What a sad situation. I can imagine nothing more painful than outliving your child. I am not a psychologist, but it seems pretty clear that Grandpa is still grieving the loss of his son, and is clinging to all that he has left of him, which is your daughter. It sounds like he is also having a difficult time seeing a new man, Mark, take his son's place, so he is trying to undermine him by stepping in as your daughter's father and keeping his son's memory alive.

The problem is, the way that your FIL is choosing to deal with his grief is harmful to everyone involved, especially your four year old daughter. How confusing it must be for her to lose her dad, get a new dad, and then have Grandpa calling himself "Daddy", all at such a young age. What's more, your FIL is blocking her from forming a loving father-daughter relationship with Mark, who is the one who should be stepping in as Daddy, not your FIL.

I would suggest that you take your FIL aside, and have a long talk with him. Start by asking him how he is doing these days with dealing with the loss of his son. Then gently but firmly explain tell him that you are glad that your daughter still has him in her life, and that he will always be welcome in your family, as long as he realizes that his place in it is as her grandfather, and that he must respect Mark's place in her life.

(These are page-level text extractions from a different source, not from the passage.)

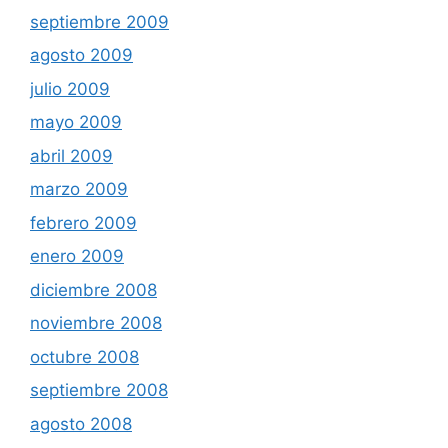
septiembre 2009
agosto 2009
julio 2009
mayo 2009
abril 2009
marzo 2009
febrero 2009
enero 2009
diciembre 2008
noviembre 2008
octubre 2008
septiembre 2008
agosto 2008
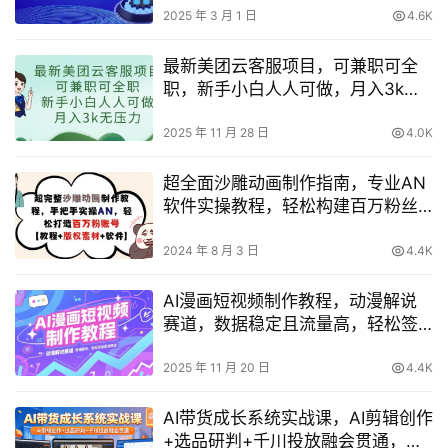
2025 年 3 月 1 日
4.6K
最新美团云客服项目，可兼职可全
职，新手小白人人可做，月入3k无
压力
2025 年 11 月 28 日
4.0K
超全面沙雕动画制作指南，专业AN
软件实操教程，轻松构建百万粉丝
账号【包含版权素材】
2024 年 8 月 3 日
4.4K
AI漫画短视频制作教程，动漫解说
赛道，数据稳定且流量高，轻松签
独家进精选
2025 年 11 月 20 日
4.4K
AI带货成长系统实战课，AI剪辑创作
+选品研判+千川投放融会贯通，新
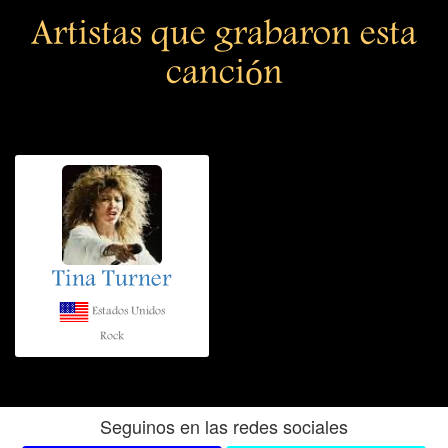
Artistas que grabaron esta
canción
Tina Turner
Estados Unidos
Rock
Seguinos en las redes sociales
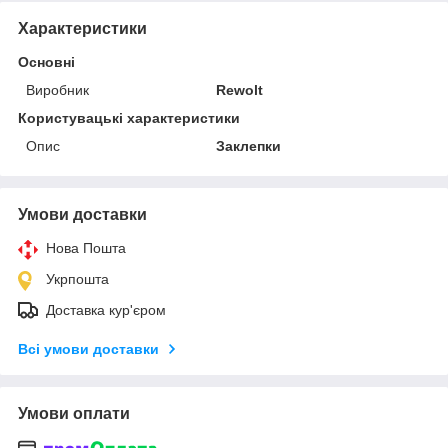
Характеристики
Основні
Виробник
Rewolt
Користувацькі характеристики
Опис
Заклепки
Умови доставки
Нова Пошта
Укрпошта
Доставка кур'єром
Всі умови доставки
Умови оплати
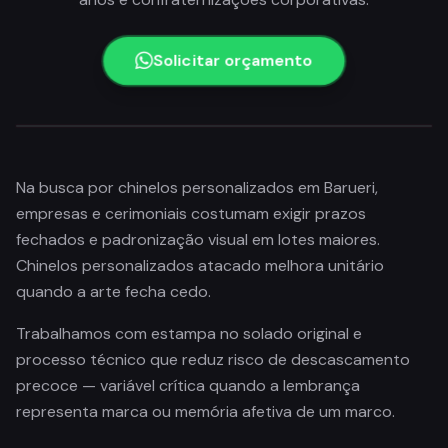
Solicitar orçamento
Na busca por chinelos personalizados em Barueri,
empresas e cerimoniais costumam exigir prazos
fechados e padronização visual em lotes maiores.
Chinelos personalizados atacado melhora unitário
quando a arte fecha cedo.
Trabalhamos com estampa no solado original e
processo técnico que reduz risco de descascamento
precoce — variável crítica quando a lembrança
representa marca ou memória afetiva de um marco.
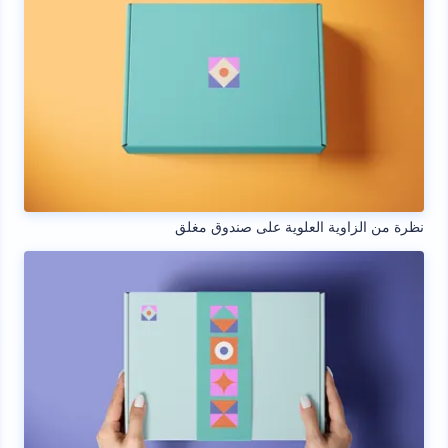
نظرة من الزاوية العلوية على صندوق مغلق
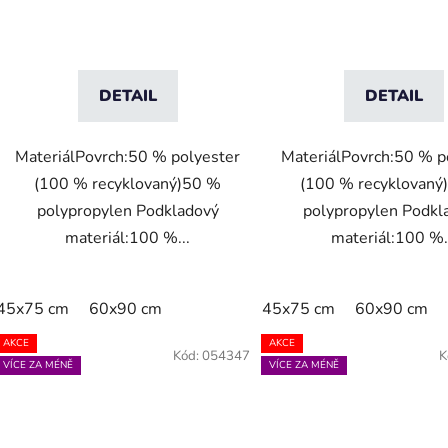
DETAIL
DETAIL
MateriálPovrch:50 % polyester
MateriálPovrch:50 % p
(100 % recyklovaný)50 %
(100 % recyklovaný
polypropylen Podkladový
polypropylen Podkl
materiál:100 %...
materiál:100 %.
45x75 cm
60x90 cm
45x75 cm
60x90 cm
AKCE
AKCE
Kód:
054347
K
VÍCE ZA MÉNĚ
VÍCE ZA MÉNĚ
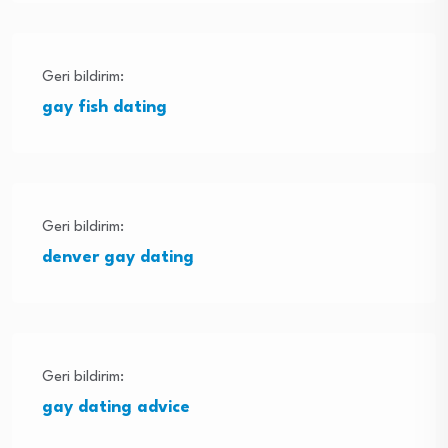
Geri bildirim:
gay fish dating
Geri bildirim:
denver gay dating
Geri bildirim:
gay dating advice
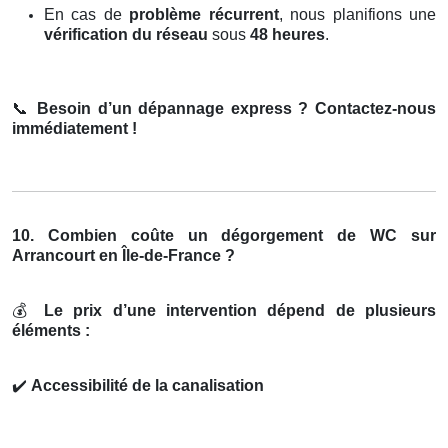
En cas de
problème récurrent
, nous planifions une
vérification du réseau
sous
48 heures
.
📞
Besoin d’un dépannage express ? Contactez-nous
immédiatement !
10. Combien coûte un dégorgement de WC sur
Arrancourt en Île-de-France ?
💰
Le prix d’une intervention dépend de plusieurs
éléments :
✔️
Accessibilité de la canalisation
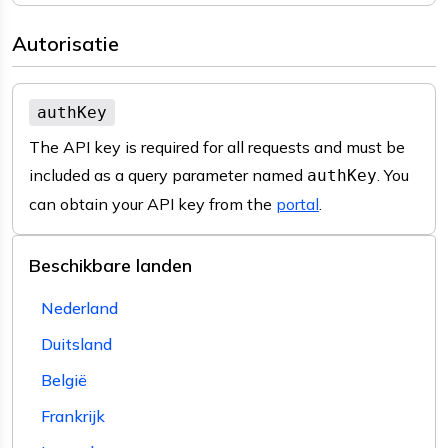
Autorisatie
authKey
The API key is required for all requests and must be
included as a query parameter named
. You
authKey
can obtain your API key from the
portal
.
Beschikbare landen
Nederland
Duitsland
België
Frankrijk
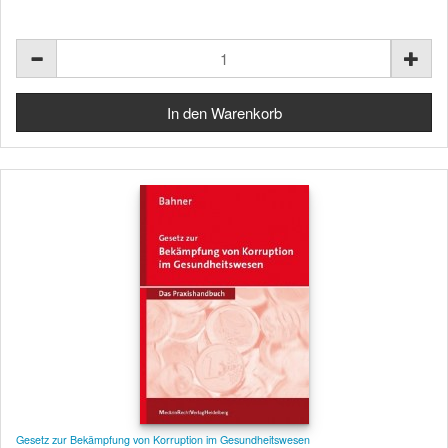
Gesetz zur Bekämpfung von Korruption im Gesundheitswesen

I would also gently suggest that he speak to a professional therapist to help him deal with his grief over the loss of his son and his anger at seeing Mark take his son's place as a husband to you and father to your daughter.

I am almost never against keeping a child and grandparents apart, but in this case, if your FIL cannot respect your boundaries and continues to confuse your daughter, I would tell him that his visits with her are going to be limited and will only occur when Mark is home, until she has had time to build a solid relationship with her new father and is old enough to understand that your FIL is "grandpa", and not "daddy".

Bottom Line: Even if you did not remarry, your FIL's place in your daughter's life is, was and always will be "grandpa", not "daddy". Your daughter should not have to deal with Grandpa's emotional struggles in this manner, and it is up to you to put a stop to it immediately. Good luck.